GM and Ford Grow Ever-More Dependent on Declining Home MarketBy and
North American units supply nearly all the carmakers’ profits
Both companies have cut U.S. auto industry sales forecasts
Ford Chief Financial Officer Bob Shanks put it plainly when explaining his company’s quarterly financial results Wednesday: “Effectively, every dollar we earned in the automotive segment was earned in North America.” It’s a similar story at GM, which reported all but about $200 million of adjusted profit came from the region.
The dependence on homegrown sales leaves both companies vulnerable. Ford cut its forecast for annual U.S. industry deliveries Wednesday, weeks after GM dialed back its own projection. Collapsing demand for sedans is overwhelming strong deliveries of sport utility vehicles and pickups, helping explain Ford’s drop in pretax profit from North America in the second quarter. GM’s earnings from the region are in jeopardy in the second half as it cuts output to retool for new models and rein in bloated vehicle inventory.
“North America is going to be the primary profit driver for both companies for a long time to come,” said David Whiston, an auto analyst with Morningstar Inc. “The risk for both is that they’re dependent on the U.S. remaining reasonably healthy and they need gas prices to stay relatively cheap.”
While fuel prices are expected to remain low, the U.S. auto market is declining for the first time in eight years. GM and Ford still expect industrywide car and truck sales to top 17 million this year, though they’ll drop from last year’s record 17.55 million.
That’s a still-healthy level of demand and includes booming deliveries of more profitable SUVs and trucks. But signs of trouble have emerged: Ford’s North American operating margin declined to 9 percent from 11.3 percent a year earlier.
GM’s second-half earnings will be hurt by more than a dozen weeks of downtime to prepare plants making new pickups and crossovers. It’s also cutting shifts to reduce stockpiles of slow-selling cars like the Chevrolet Cruze and Malibu.
While both companies beat analyst estimates for profit, their respective shares traded down the days they posted results this week.
“Earnings in GM’s main businesses may be past their peak,” Emmanuel Rosner, an analyst for Guggenheim, wrote in a note to investors. He said the “muted reaction” to GM’s results “reflects investor concerns GM’s performance was largely a pull-forward of North American earnings.”
Some of the billions of dollars GM and Ford are making is being funneled into developing self-driving cars. Payoffs on those bets aren’t assured, as the U.S. automakers will be taking on Silicon Valley stalwarts like Alphabet Inc. and Apple Inc. that seek to dominate the autonomous age.

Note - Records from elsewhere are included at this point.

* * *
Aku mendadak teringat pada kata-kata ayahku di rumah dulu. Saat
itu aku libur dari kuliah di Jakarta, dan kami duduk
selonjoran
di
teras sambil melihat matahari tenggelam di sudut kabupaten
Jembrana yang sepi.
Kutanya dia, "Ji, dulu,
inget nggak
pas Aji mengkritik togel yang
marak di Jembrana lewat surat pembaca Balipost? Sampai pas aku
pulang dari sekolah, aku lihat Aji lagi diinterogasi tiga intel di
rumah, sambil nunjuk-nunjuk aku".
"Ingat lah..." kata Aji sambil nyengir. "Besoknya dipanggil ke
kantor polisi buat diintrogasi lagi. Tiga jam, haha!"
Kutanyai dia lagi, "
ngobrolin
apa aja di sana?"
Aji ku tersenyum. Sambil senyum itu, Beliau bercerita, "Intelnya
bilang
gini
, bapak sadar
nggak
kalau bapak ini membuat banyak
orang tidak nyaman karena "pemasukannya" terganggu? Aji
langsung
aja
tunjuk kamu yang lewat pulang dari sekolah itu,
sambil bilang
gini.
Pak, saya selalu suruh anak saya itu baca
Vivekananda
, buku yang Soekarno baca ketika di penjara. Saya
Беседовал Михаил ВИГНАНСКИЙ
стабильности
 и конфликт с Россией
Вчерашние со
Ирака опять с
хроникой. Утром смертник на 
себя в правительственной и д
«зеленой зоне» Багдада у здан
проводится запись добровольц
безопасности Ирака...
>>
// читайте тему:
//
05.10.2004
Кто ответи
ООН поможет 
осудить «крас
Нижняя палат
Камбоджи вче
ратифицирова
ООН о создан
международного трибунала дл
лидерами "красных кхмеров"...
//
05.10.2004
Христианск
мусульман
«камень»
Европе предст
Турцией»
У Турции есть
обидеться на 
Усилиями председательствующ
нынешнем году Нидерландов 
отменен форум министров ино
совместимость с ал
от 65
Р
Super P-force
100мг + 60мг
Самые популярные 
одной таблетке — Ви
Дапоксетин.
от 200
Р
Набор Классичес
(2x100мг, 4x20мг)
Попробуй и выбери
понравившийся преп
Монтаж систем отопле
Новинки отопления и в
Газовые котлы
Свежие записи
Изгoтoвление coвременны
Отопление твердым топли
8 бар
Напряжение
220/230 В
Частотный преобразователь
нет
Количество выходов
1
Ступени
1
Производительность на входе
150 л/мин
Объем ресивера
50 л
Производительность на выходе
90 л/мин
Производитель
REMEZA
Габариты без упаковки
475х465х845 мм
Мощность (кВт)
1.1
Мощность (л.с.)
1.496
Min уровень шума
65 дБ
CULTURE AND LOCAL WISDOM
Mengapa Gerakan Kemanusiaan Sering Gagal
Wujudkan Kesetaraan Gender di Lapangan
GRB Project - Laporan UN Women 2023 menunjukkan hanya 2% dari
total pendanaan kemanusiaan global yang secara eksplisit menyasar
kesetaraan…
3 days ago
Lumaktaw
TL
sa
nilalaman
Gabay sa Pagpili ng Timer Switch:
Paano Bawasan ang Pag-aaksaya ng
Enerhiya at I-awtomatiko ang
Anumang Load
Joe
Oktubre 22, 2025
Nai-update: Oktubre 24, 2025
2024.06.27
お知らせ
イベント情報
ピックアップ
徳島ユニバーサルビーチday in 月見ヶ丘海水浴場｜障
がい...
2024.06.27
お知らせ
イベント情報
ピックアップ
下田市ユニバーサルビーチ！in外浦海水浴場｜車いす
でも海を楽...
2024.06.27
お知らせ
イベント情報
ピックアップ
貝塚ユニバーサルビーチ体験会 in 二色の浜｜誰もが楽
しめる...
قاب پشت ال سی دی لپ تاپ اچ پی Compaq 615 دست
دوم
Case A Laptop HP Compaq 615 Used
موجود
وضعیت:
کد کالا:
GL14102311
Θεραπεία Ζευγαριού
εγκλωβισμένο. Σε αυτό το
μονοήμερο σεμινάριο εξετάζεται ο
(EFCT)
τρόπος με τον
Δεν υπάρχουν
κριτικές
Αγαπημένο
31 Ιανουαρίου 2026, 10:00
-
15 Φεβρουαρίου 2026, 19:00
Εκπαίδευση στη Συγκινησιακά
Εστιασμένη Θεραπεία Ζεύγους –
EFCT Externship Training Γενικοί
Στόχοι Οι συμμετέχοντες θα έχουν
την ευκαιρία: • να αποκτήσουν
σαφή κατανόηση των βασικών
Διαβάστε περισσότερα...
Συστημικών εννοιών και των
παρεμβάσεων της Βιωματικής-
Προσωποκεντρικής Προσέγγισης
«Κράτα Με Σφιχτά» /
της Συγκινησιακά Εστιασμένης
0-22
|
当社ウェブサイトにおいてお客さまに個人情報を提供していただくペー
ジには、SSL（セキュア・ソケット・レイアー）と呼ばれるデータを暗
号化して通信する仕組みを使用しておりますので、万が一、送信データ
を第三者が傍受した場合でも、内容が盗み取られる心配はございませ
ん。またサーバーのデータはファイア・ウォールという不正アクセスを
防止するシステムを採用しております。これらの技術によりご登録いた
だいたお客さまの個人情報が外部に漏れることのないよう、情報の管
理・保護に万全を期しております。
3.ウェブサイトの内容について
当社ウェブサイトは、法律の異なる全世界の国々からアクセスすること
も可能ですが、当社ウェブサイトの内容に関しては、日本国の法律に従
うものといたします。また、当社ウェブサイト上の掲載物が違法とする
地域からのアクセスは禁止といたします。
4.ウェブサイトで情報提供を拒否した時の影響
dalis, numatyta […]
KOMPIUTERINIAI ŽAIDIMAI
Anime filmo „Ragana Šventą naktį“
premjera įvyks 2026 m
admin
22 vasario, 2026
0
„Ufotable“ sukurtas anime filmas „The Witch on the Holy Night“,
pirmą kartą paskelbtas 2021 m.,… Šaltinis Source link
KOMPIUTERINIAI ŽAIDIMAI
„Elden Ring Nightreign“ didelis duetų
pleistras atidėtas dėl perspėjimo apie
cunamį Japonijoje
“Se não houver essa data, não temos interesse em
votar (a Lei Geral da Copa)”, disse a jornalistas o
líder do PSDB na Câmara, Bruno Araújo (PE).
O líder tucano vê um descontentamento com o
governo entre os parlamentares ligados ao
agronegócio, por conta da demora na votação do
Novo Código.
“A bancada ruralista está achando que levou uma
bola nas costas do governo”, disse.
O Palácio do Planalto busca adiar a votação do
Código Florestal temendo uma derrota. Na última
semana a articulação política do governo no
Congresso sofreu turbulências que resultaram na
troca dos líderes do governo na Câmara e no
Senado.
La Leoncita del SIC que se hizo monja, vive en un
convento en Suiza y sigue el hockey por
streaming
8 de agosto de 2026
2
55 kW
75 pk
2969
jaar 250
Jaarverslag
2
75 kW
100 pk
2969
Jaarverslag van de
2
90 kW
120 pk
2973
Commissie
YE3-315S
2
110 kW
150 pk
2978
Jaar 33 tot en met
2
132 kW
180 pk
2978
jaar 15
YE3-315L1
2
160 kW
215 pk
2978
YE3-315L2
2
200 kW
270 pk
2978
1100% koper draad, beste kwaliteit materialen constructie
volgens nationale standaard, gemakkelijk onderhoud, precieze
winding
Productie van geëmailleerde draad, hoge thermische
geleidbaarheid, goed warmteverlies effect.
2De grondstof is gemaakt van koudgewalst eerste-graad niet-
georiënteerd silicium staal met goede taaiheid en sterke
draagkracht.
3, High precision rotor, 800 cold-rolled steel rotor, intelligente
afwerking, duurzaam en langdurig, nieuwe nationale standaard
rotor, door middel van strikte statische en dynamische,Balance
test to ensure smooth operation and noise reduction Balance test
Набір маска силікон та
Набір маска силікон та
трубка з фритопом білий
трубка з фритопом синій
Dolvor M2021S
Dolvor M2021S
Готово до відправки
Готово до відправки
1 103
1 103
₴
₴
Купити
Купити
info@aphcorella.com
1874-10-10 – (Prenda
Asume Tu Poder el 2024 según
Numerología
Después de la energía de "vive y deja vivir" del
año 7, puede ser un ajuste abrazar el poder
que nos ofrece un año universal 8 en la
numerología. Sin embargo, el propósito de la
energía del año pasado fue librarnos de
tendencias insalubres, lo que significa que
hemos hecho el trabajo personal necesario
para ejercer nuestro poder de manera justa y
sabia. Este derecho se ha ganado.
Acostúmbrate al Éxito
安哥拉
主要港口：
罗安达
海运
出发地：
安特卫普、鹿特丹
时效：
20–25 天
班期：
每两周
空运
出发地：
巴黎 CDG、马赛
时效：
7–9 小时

Chief Executive Officer Jim Hackett, who took over Ford’s top job in May after the board ousted his predecessor Mark Fields, promised to provide more clarity this fall on his plans for the company. Credited with reviving office-furniture maker Steelcase Inc., he has a mandate to both clarify and accelerate Ford’s strategy to take on Silicon Valley in the race to driverless cars.
“I don’t think we have to cede the future of transportation” to tech companies in Silicon Valley, Hackett said during a conference call Wednesday. “They may need us more than we need them.”
GM and Ford have long attempted to break their dependence on the U.S. market. GM has become a market leader in China, though it’s exiting Europe, a source of more than a decade of losses. It’s also pulling the Chevrolet brand this year from India, a market where Ford is losing money and considering its own retreat.
Ford has managed to claw back to profitability in Europe, where its pretax profits fell to $88 million in the second quarter, down from $467 million a year earlier. But Shanks said Europe is unlikely to ever rival the profitability of the U.S. and its high-margin truck and SUV sales.
“We need to have both a broader geographic base of profitability and product base of profitability,” Shanks said in a phone interview. “We need to get these businesses moving forward much more positively on a trajectory that will have them contribute more meaningfully.”